What progress have you made in your lead programs and what are your aims in the next 12 months?

In Ulcerative Colitis we started by analysing the excellent FMT study conducted by Sam Costello at the University of Adelaide. Applying our technology, we undertook a unique analysis of this study, isolating and banking all the bacterial species from the donors and identifying at the strain level bacteria engrafted in patients linked to remission. During 2020, we showed that our product (MB310) is efficacious in a mouse model of IBD and that the individual
bacteria had multiple therapeutic mechanisms demonstrated in cellular assays, including innate and adaptive immune-modulation and potent healing of damaged gut epithelium. We feel this has great promise to address the multiple pathologies of this disease and are very excited to take it into the clinic.
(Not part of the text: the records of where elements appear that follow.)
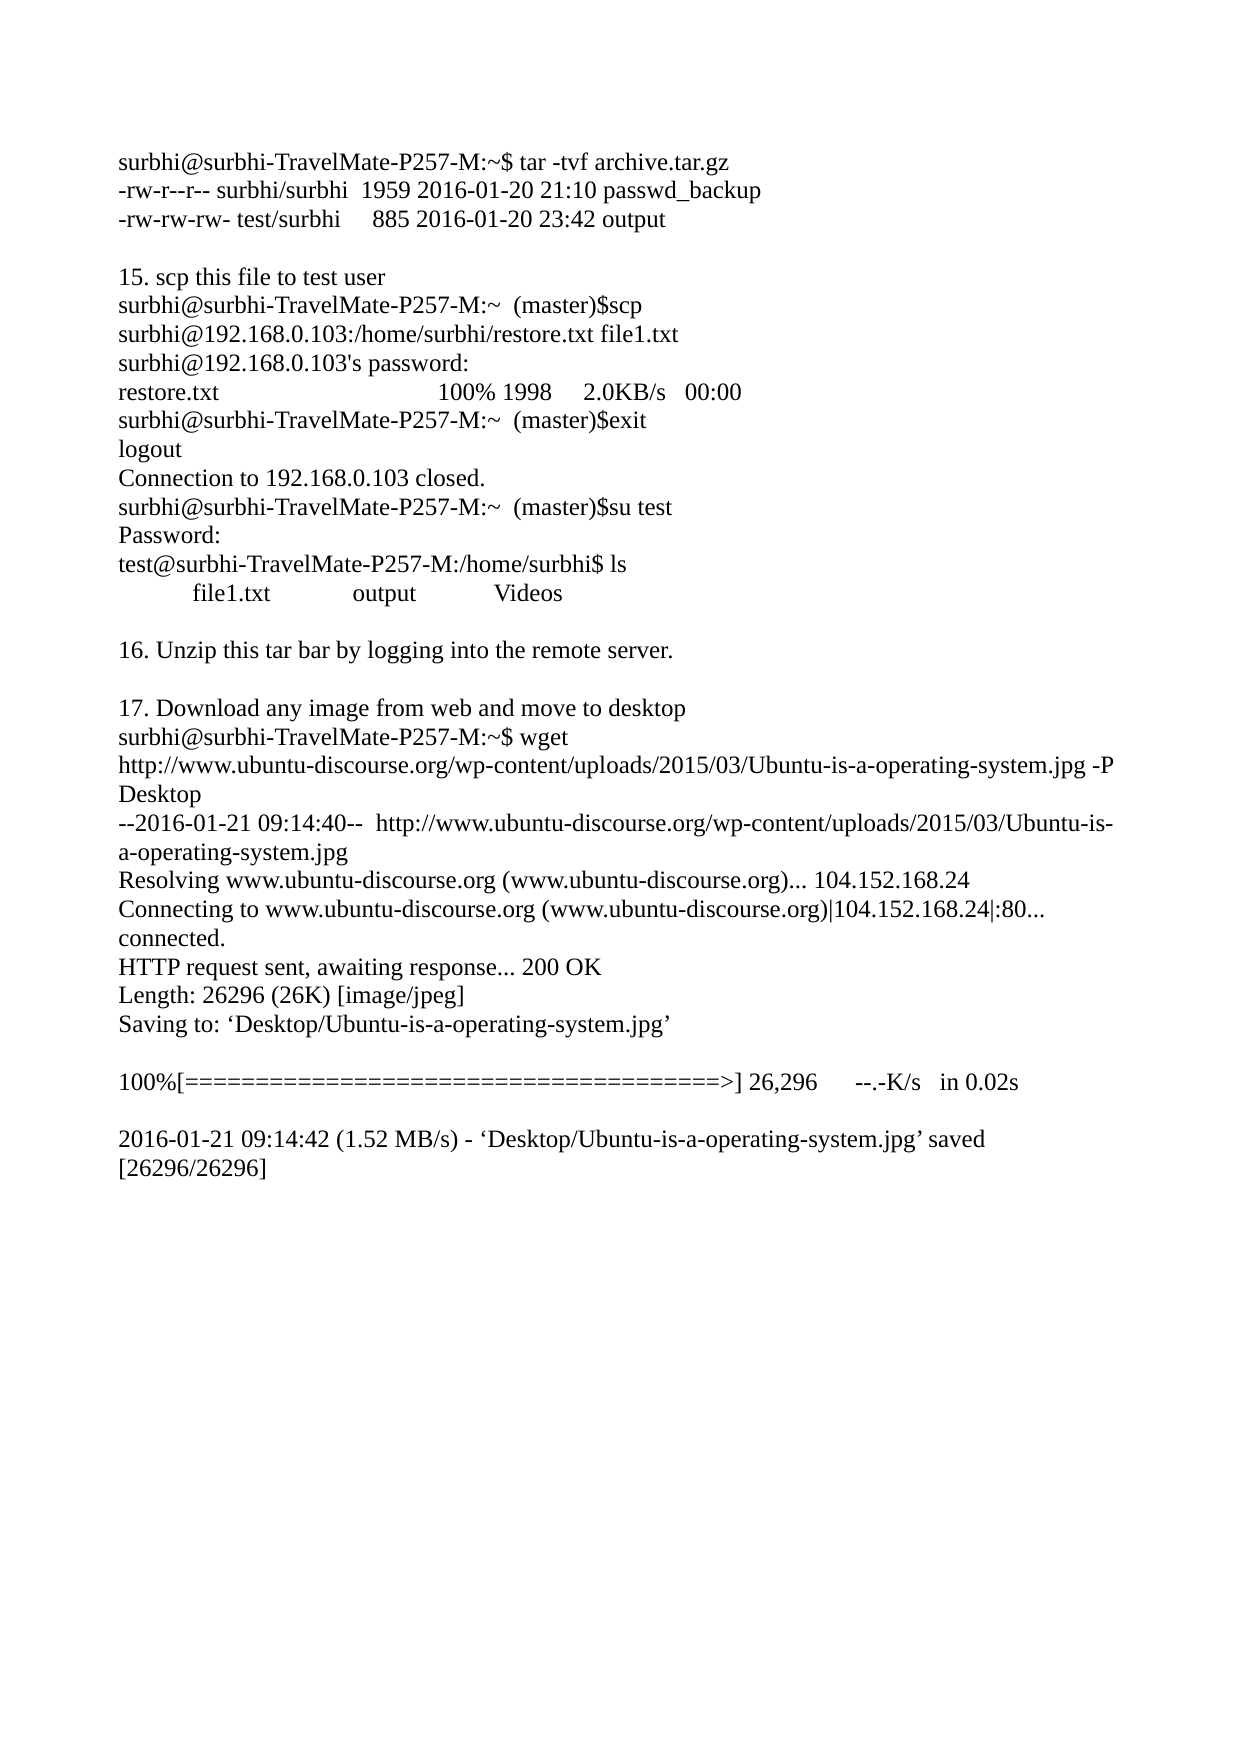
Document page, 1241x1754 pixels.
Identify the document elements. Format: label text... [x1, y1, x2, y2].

text -rw-rw-rw- test/surbhi 885 2016-01-20 23:42 output [118, 204, 1122, 233]
text Saving to: ‘Desktop/Ubuntu-is-a-operating-system.jpg’ [118, 1009, 1122, 1038]
text Connecting to www.ubuntu-discourse.org (www.ubuntu-discourse.org)|104.152.168.24|:80... connected. [118, 894, 1122, 952]
text -rw-r--r-- surbhi/surbhi 1959 2016-01-20 21:10 passwd_backup [118, 176, 1122, 204]
text Resolving www.ubuntu-discourse.org (www.ubuntu-discourse.org)... 104.152.168.24 [118, 866, 1122, 894]
text 100%[======================================>] 26,296 --.-K/s in 0.02s [118, 1067, 1122, 1096]
text HTTP request sent, awaiting response... 200 OK [118, 952, 1122, 981]
text surbhi@surbhi-TravelMate-P257-M:~$ tar -tvf archive.tar.gz [118, 147, 1122, 176]
text Length: 26296 (26K) [image/jpeg] [118, 981, 1122, 1009]
text logout [118, 434, 1122, 463]
text Connection to 192.168.0.103 closed. [118, 463, 1122, 492]
text restore.txt 100% 1998 2.0KB/s 00:00 [118, 377, 1122, 406]
text surbhi@192.168.0.103's password: [118, 348, 1122, 377]
text test@surbhi-TravelMate-P257-M:/home/surbhi$ ls [118, 549, 1122, 578]
text --2016-01-21 09:14:40-- http://www.ubuntu-discourse.org/wp-content/uploads/2015/03/Ubuntu-is-a-operating-system.jpg [118, 808, 1122, 866]
text 15. scp this file to test user [118, 262, 1122, 291]
text Password: [118, 521, 1122, 549]
text 16. Unzip this tar bar by logging into the remote server. [118, 636, 1122, 664]
text surbhi@surbhi-TravelMate-P257-M:~$ wget http://www.ubuntu-discourse.org/wp-content/uploads/2015/03/Ubuntu-is-a-operating-system.jpg -P Desktop [118, 722, 1122, 808]
text surbhi@surbhi-TravelMate-P257-M:~ (master)$scp surbhi@192.168.0.103:/home/surbhi/restore.txt file1.txt [118, 291, 1122, 348]
text 17. Download any image from web and move to desktop [118, 693, 1122, 722]
text surbhi@surbhi-TravelMate-P257-M:~ (master)$su test [118, 492, 1122, 521]
text 2016-01-21 09:14:42 (1.52 MB/s) - ‘Desktop/Ubuntu-is-a-operating-system.jpg’ saved [26296/26296] [118, 1124, 1122, 1182]
text surbhi@surbhi-TravelMate-P257-M:~ (master)$exit [118, 406, 1122, 434]
text file1.txt output Videos [118, 578, 1122, 607]
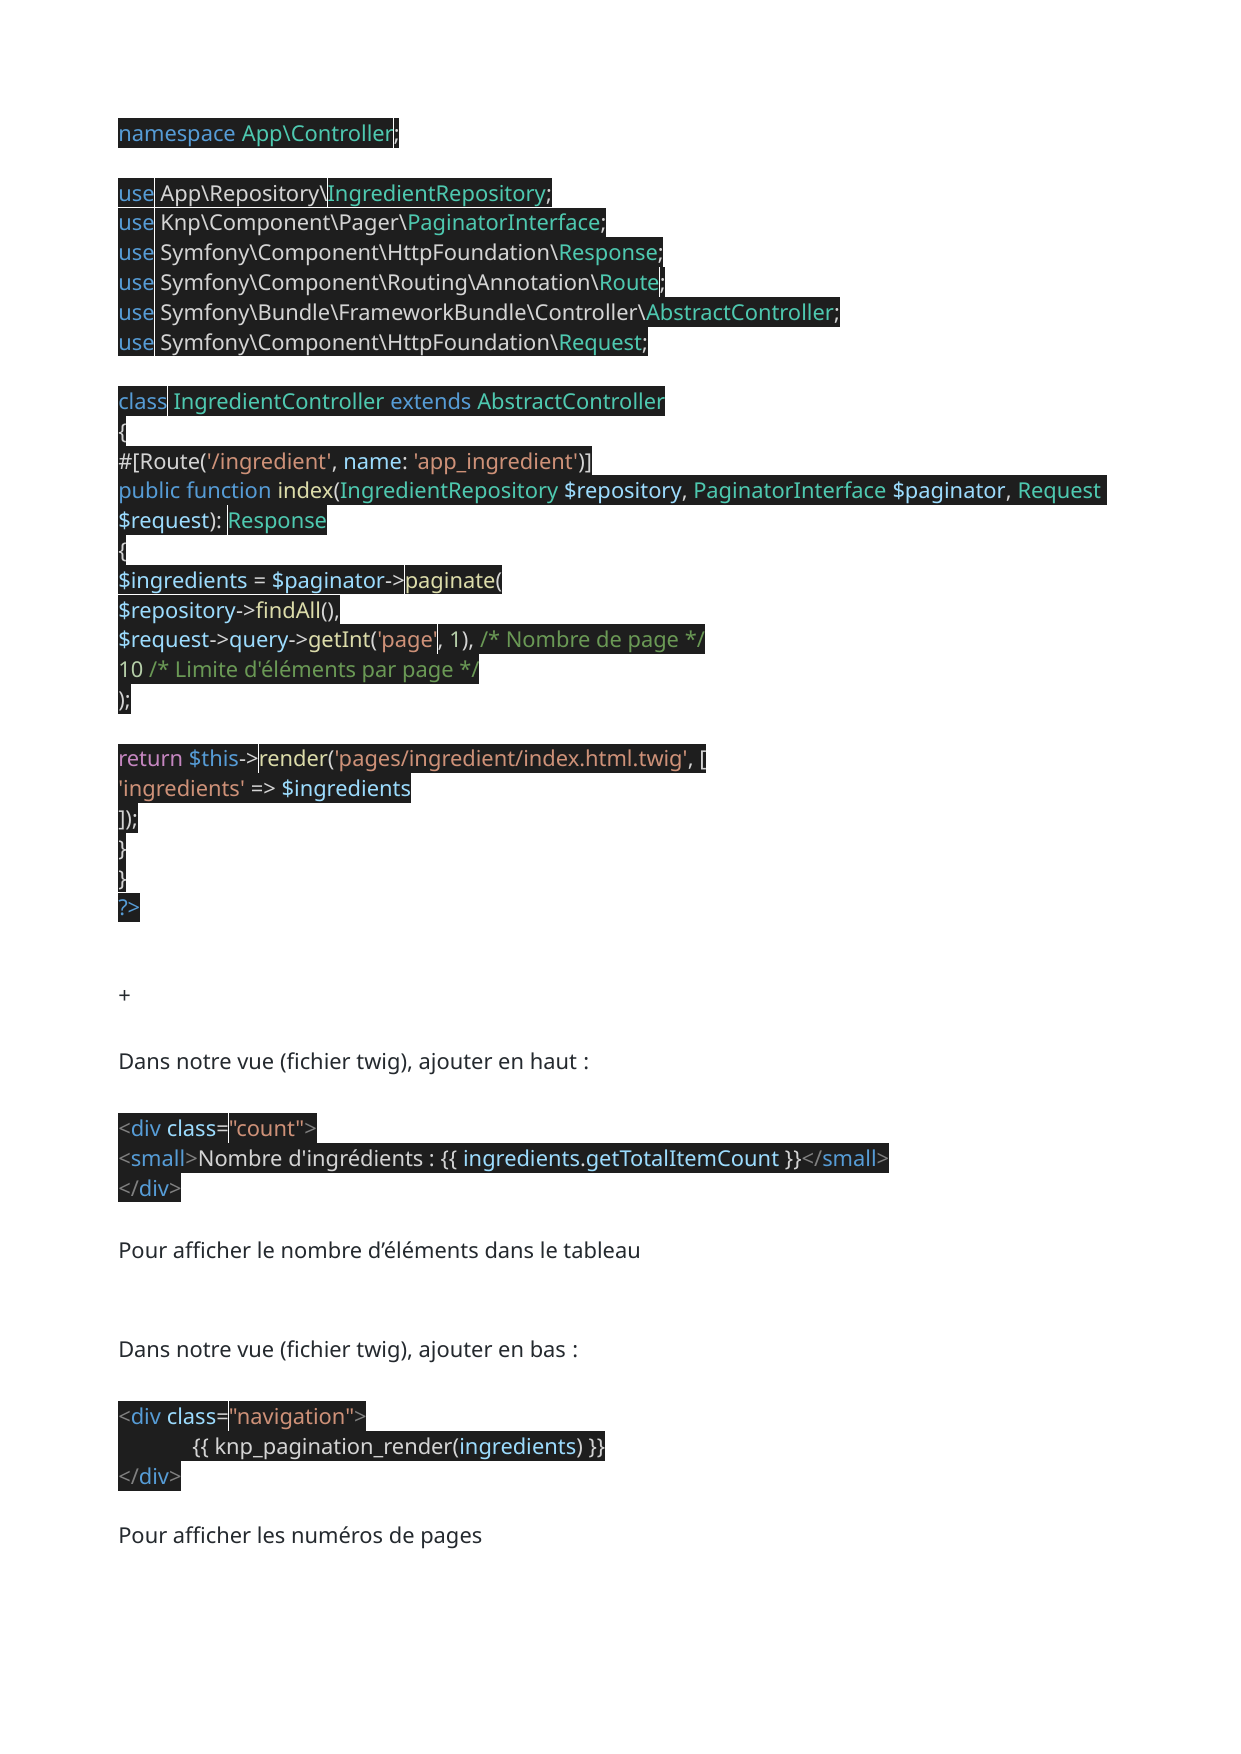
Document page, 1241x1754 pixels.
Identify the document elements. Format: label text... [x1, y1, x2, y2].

text $request->query->getInt('page', 1), /* Nombre de page */ [118, 624, 1122, 654]
text use Symfony\Component\Routing\Annotation\Route; [118, 267, 1122, 297]
text } [118, 833, 1122, 863]
text ]); [118, 803, 1122, 833]
text class IngredientController extends AbstractController [118, 386, 1122, 416]
text namespace App\Controller; [118, 118, 1122, 148]
text use App\Repository\IngredientRepository; [118, 178, 1122, 207]
text use Symfony\Component\HttpFoundation\Request; [118, 327, 1122, 356]
text <div class="navigation"> [118, 1401, 1122, 1431]
text Dans notre vue (fichier twig), ajouter en haut : [118, 1046, 1122, 1076]
text { [118, 416, 1122, 446]
text {{ knp_pagination_render(ingredients) }} [118, 1431, 1122, 1461]
text } [118, 863, 1122, 892]
text $ingredients = $paginator->paginate( [118, 565, 1122, 594]
text 'ingredients' => $ingredients [118, 773, 1122, 803]
text use Symfony\Component\HttpFoundation\Response; [118, 237, 1122, 267]
text $repository->findAll(), [118, 594, 1122, 624]
text Pour afficher le nombre d’éléments dans le tableau [118, 1235, 1122, 1265]
text </div> [118, 1461, 1122, 1491]
text #[Route('/ingredient', name: 'app_ingredient')] [118, 446, 1122, 475]
text <div class="count"> [118, 1113, 1122, 1143]
text 10 /* Limite d'éléments par page */ [118, 654, 1122, 684]
text public function index(IngredientRepository $repository, PaginatorInterface $paginator, Request $request): Response [118, 475, 1122, 535]
text </div> [118, 1173, 1122, 1202]
text + [118, 979, 1122, 1009]
text return $this->render('pages/ingredient/index.html.twig', [ [118, 743, 1122, 773]
text { [118, 535, 1122, 565]
text <small>Nombre d'ingrédients : {{ ingredients.getTotalItemCount }}</small> [118, 1143, 1122, 1173]
text use Knp\Component\Pager\PaginatorInterface; [118, 207, 1122, 237]
text ?> [118, 892, 1122, 922]
text ); [118, 684, 1122, 714]
text use Symfony\Bundle\FrameworkBundle\Controller\AbstractController; [118, 297, 1122, 327]
text Dans notre vue (fichier twig), ajouter en bas : [118, 1334, 1122, 1364]
text Pour afficher les numéros de pages [118, 1520, 1122, 1550]
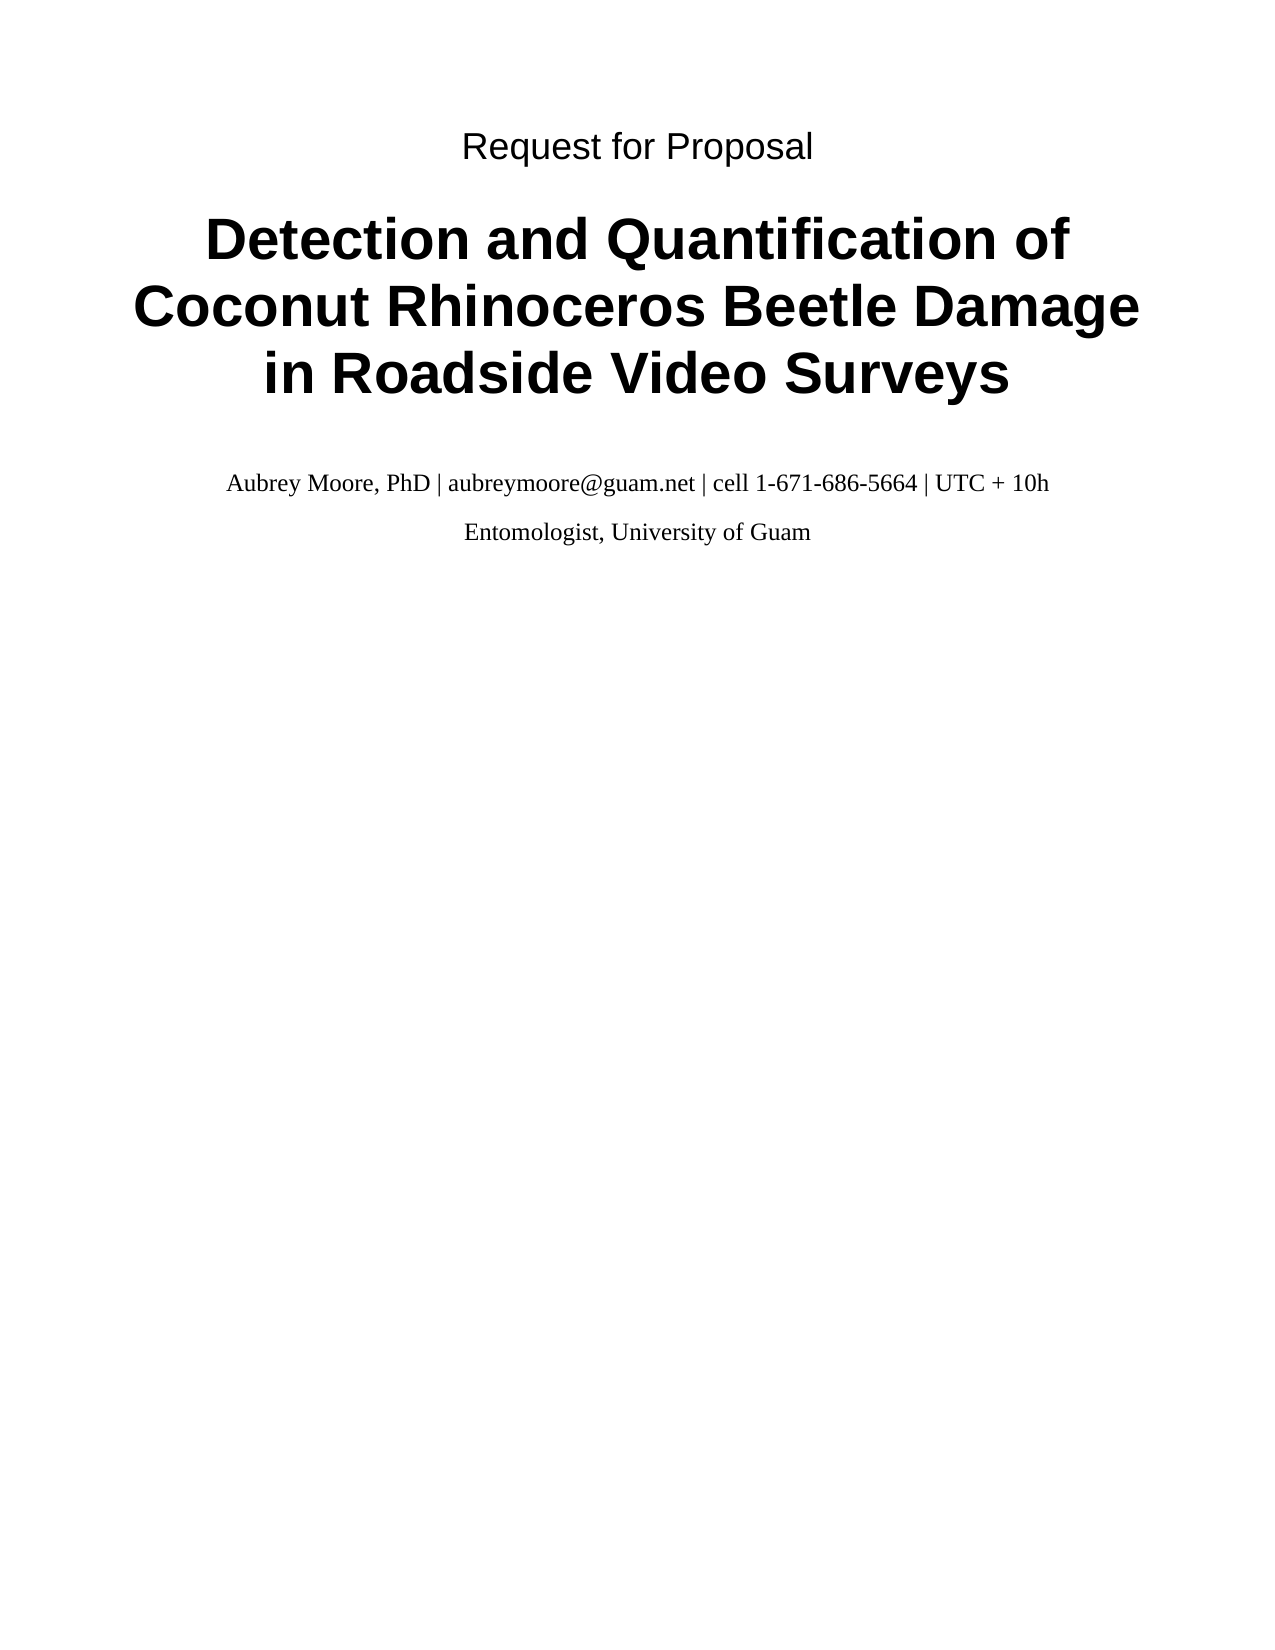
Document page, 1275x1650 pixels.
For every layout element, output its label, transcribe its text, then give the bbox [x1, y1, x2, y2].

In Immuno-oncology we feel we have made remarkable progress using a similar clinic-first approach but this time based on melanoma patients receiving checkpoint inhibitor therapy. We based this on our completed MELRESIST study, identified a bacterial signature 91% predictive of drug response, then showed the signature was also predictive in an additional three data sets from around the world, and also in lung cancer. From this signature
we have identified nine bacteria that are most raised in abundance in responders and have shown them to be therapeutic preclinically, and having mechanisms profoundly stimulating cytotoxic T cell killing of tumours. The predictivity of the signatures gives us confidence for clinical efficacy of the product MB097, and also for the potential of a companion diagnostic for drug therapy.

We are very excited to take these programs to the clinic and have a laser-like focus on completing process development and manufacture ready for clinical trials in 2022.